Additionally, since tax policy is often so closely aligned with the deficit and unemployment in economic reviews, it should be noted that Obama has increased taxes through his presidency, mostly tacking on additional taxes for the top 1% of wealthiest Americans, who, according to CNN Money, have seen their tax bills go up by about 6 percent. As some believe higher taxes hurts job growth, these numbers show the opposite has been true during the Obama presidency.
So would that trend continue into the next administration? What do economists think of the current candidates’ economic plans?
The Tax Foundation and Tax Policy Center found that Trump’s plan would reduce federal revenues significantly while increasing the deficit between $4.4 trillion to $9.5 trillion over the next decade based on their estimates. The right-leaning Tax Foundation does claim that Trump’s plan could increase full-time employment, but that’s an assumption based on businesses investing in new jobs with their lower tax burden rather than save it (or move it overseas into tax havens). Both organizations show that Clinton’s proposals would increase tax revenues and thus help lower the deficit between $498 billion to $1.1 trillion over the next decade. Clinton says this surplus would be used for manufacturing, infrastructure, and education.
Economic groups have parsed the candidates’ proposals and claims, finding more often than not that Trump’s plans could hurt overall growth.
Moody’s Analytics, a Wall Street ratings agency concluded that a Trump presidency could increase the national deficit by $1.6 trillion over 10 years.
The Economist‘s global forecasting group said Trump’s proposals could hinder growth by as much as 1.5% globally.
The Peterson Institute for International Economics, a trade-focused think tank, said Trump’s plan would cost the U.S. jobs, estimating as many as 4.8 million jobs lost.
Oxford University’s Oxford Economics research firm believes Trump’s plan could remove a total $1 trillion from the U.S. economy.
These findings may sound harsh, but not surprising considering most economists aren’t enthusiastic about Trump’s overall plan as based on a recent survey that found Trump was actually their third choice for president after Libertarian candidate Gary Johnson.
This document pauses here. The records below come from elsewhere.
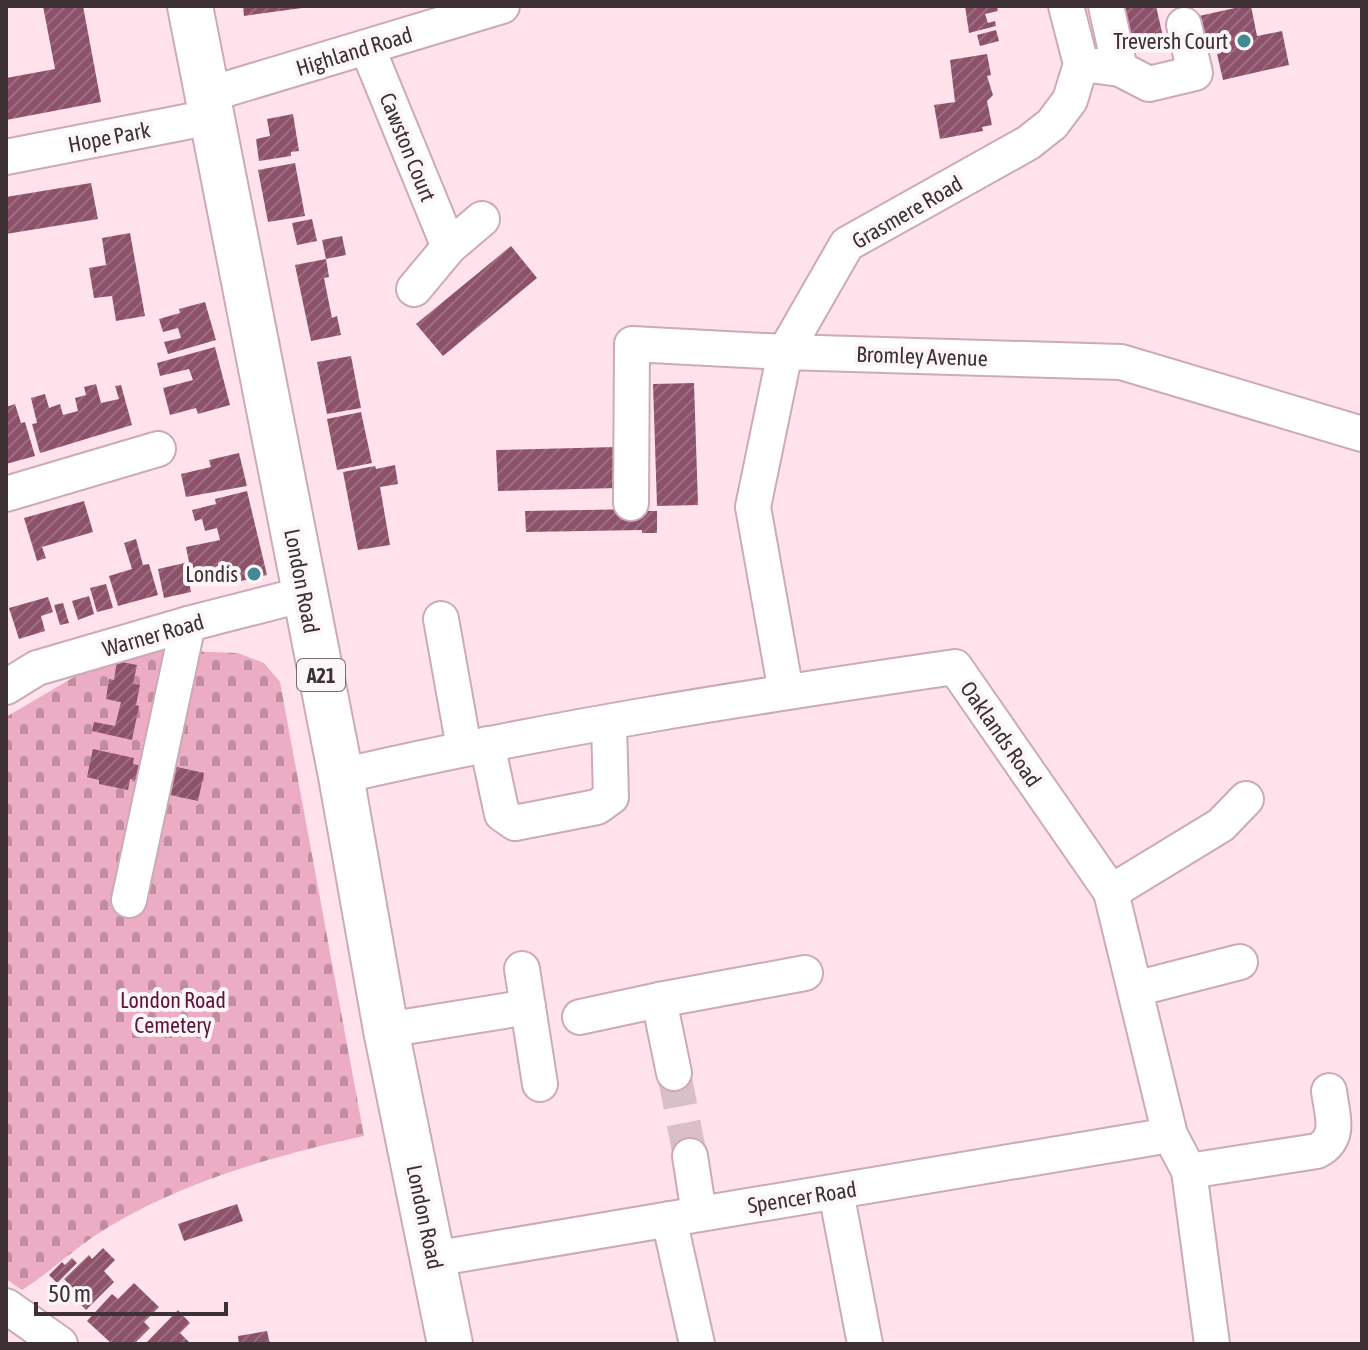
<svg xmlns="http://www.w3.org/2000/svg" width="1368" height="1350" viewBox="0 0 1368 1350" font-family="'Asap Condensed',sans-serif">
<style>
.cemetery{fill:url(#cemetery-stones)}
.building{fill:url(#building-hatch)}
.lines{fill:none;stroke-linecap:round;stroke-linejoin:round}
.minor-tunnel{stroke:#d8bfc8;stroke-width:34;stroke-dasharray:34 17;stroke-linecap:butt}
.minor-casing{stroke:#ccaab7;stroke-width:38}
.major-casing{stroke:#ccaab7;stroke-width:48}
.minor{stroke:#fff;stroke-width:34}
.major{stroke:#fff;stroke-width:44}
.poi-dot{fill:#438895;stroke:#fdf6f8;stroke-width:3}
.labels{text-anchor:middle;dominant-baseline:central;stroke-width:8;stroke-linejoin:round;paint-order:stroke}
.shield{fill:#fdf6f8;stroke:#776c70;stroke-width:2}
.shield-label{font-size:20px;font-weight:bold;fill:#3e3136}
.poi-label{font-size:22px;fill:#3e3136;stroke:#fdf6f8;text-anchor:end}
.street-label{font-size:22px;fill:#3e3136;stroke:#fdf6f8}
.park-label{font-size:22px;fill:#61143b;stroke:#fdf6f8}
</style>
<defs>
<pattern id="cemetery-stones" width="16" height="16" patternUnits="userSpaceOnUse" patternTransform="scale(2)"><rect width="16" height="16" fill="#ebacc4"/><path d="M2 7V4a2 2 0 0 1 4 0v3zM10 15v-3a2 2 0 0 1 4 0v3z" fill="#c08da0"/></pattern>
<pattern id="building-hatch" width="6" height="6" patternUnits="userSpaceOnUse" patternTransform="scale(2)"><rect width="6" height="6" fill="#8d516a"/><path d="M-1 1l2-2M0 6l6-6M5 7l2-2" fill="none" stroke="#9b6d80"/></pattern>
</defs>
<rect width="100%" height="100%" fill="#ffe2ec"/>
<path class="cemetery" d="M159,650L238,653L264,663L280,682L364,1136C272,1156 169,1185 90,1239C67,1255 46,1275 22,1290L6,1279V717L86,670Z"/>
<g class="building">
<polygon points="43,6 83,6 101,102 6,120 6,78 55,69"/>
<polygon points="243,6 301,6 302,8 244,16"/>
<polygon points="965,6 997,6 998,11 985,14 988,23 995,21 996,26 969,33"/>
<polygon points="1118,6 1156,6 1164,41 1127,49"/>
<polygon points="1244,6 1251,6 1257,36 1282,31 1289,65 1223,80 1217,54 1221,53 1219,45 1206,48 1199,16"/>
<polygon points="996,30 999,41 980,46 977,35"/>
<polygon points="987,54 991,75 987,76 993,95 987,101 992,125 982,127 983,131 940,139 934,105 955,102 950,60"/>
<polygon points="293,114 299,151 291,152 291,156 259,161 256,139 270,136 267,119"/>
<polygon points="295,163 305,216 268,222 258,170"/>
<polygon points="91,183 98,219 6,234 6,197"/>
<polygon points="312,219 317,241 297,245 292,223"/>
<polygon points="130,233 145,316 116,321 112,296 94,298 89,268 106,265 102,238"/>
<polygon points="342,236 346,255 326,259 329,277 324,278 332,318 337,316 341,335 311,341 295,265 326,259 322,240"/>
<polygon points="511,246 537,278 443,356 416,324"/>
<polygon points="205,302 216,340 168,354 164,342 181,338 178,328 163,332 159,319 180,313 179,309"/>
<polygon points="215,347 230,405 198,414 196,408 170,415 163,388 193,380 189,369 160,376 157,363"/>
<polygon points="351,356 361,408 327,414 317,362"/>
<polygon points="694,383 698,505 657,506 653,384"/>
<polygon points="96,384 101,403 119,399 115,386 121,385 132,425 40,453 32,424 37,423 31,398 45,394 49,408 60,404 63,415 78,411 75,398 86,395 84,387"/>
<polygon points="15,404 21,423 25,422 35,456 6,464 6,407"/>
<polygon points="361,412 372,463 337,470 327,419"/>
<polygon points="617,447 618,488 498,491 496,450"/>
<polygon points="239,453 247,486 186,497 181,474 211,467 209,460"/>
<polygon points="395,465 398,484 380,487 390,545 358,550 343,472 375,466 376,469"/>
<polygon points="247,491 267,575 228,584 224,568 193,575 188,577 191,592 164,598 158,569 189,562 186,547 220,540 217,528 205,531 202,519 195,521 192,510 216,504 215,499"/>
<polygon points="84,501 93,532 42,547 46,558 37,561 24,518"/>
<polygon points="642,509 642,511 657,511 657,533 642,533 642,530 526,532 525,511"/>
<polygon points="136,539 143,565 149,564 158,595 118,606 109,576 132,569 124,543"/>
<polygon points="106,584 113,608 97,612 90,588"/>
<polygon points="89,596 94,614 78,620 72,601"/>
<polygon points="48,597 53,612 41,616 45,631 19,639 9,608"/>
<polygon points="63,603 69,623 60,625 54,605"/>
<polygon points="117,661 137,665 133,684 140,685 136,705 139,706 132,740 92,731 94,722 115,726 121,702 106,699 109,679 114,680"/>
<polygon points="93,749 134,758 133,764 167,771 168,765 204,773 198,801 162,793 163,787 130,779 128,790 99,784 99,780 87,777"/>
<polygon points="237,1204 243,1221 184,1241 178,1224"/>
<polygon points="103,1248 115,1260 104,1271 114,1282 86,1310 76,1299 80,1295 64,1279 89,1255 92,1259"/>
<polygon points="72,1258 77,1263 57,1283 49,1275 62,1262 65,1265"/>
<polygon points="134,1283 159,1307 144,1322 150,1328 134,1344 112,1344 87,1321 112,1294 118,1299"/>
<polygon points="178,1310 190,1323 180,1333 191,1344 145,1344"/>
<polygon points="267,1331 270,1344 239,1344 238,1336"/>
</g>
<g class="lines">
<polyline class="minor-tunnel" points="674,1073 690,1156"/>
<defs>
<g id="minor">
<polyline points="367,47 449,247"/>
<polyline points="1097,66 1120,69 1106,6"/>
<polyline points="1120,69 1149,84 1195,73 1184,25"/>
<polyline points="207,95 502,6"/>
<polyline points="6,157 211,117"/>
<polyline points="414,289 449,247 482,219"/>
<polyline points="6,494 158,449"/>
<polyline points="631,503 632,344 785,352 1121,362 1362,434"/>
<polyline points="441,619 464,748"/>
<polyline points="6,687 37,668 188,624 305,594"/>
<polyline points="786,692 753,507 785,352 847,244 1028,143 1052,124 1070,100 1081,64 1066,6"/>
<polyline points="487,744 502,814 515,823 597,807 611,797 609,723"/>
<path d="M341,776C543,729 749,697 955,667L1111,892L1170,1135L1189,1171L1212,1344"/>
<polyline points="1111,892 1221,825 1246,799"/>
<polyline points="129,900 188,624"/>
<polyline points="522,969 540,1084"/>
<polyline points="1135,989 1240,962"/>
<polyline points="659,1000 805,973"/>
<polyline points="580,1017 659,1000 674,1073"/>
<polyline points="386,1030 528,1007"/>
<polyline points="690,1156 699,1214"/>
<path d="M1189,1171L1317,1151C1342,1138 1332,1115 1329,1091"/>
<polyline points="836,1192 865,1344"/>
<polyline points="669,1219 697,1344"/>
<polyline points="433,1259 1170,1135"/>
<polyline points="6,1306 60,1344"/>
</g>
<polyline id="major" points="190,6 341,776 386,1030 450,1344"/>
</defs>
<use href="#minor" class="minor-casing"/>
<use href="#major" class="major-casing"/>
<use href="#minor" class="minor"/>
<use href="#major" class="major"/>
</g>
<g class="poi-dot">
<circle cx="1244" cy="41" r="8"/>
<circle cx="254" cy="574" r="8"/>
</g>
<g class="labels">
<rect class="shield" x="297" y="659" width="48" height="32" rx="6"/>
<g class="shield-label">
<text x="321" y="675">A21</text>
</g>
<g class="poi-label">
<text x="1228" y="41">Treversh Court</text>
<text x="238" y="574">Londis</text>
</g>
<g class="street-label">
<text transform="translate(354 51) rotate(-17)">Highland Road</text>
<text transform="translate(109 137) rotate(-11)">Hope Park</text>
<text transform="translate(408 147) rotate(68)">Cawston Court</text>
<text transform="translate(907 212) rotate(-30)">Grasmere Road</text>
<text transform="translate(922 356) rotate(2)">Bromley Avenue</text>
<text transform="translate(302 581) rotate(79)">London Road</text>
<text transform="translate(153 635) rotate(-16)">Warner Road</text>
<text transform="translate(1001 734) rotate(55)">Oaklands Road</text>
<text transform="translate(802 1197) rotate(-9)">Spencer Road</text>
<text transform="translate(425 1217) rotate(78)">London Road</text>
</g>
<g class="park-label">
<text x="173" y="1000">London Road<tspan x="173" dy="25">Cemetery</tspan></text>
</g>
</g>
<rect width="1368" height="1350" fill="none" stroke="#3e3136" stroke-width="16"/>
<path d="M36 1302v12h190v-12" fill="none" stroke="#3e3136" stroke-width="4"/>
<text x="48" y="1302" font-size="24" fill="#3e3136" stroke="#fdf6f8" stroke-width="6" paint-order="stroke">50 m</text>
</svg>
“[A survey by the National Association of Business Economists] showed that 55% of its survey respondents prefer Clinton for president, versus 15% who favor Libertarian Candidate Gary Johnson. Trump actually came in third, at 14%, just less than the 15% who said they didn’t know or have no opinion who should be president.”
While the presidential election is hardly a referendum on just one issue, millions of Americans across the country say the economy is their top concern. All the candidates have made their proposals and claim to know what will work best to fix our sluggish economy, but based on research and the analysis of leading experts in economics, the majority of experts believe Clinton has the edge when it comes to greater American prosperity.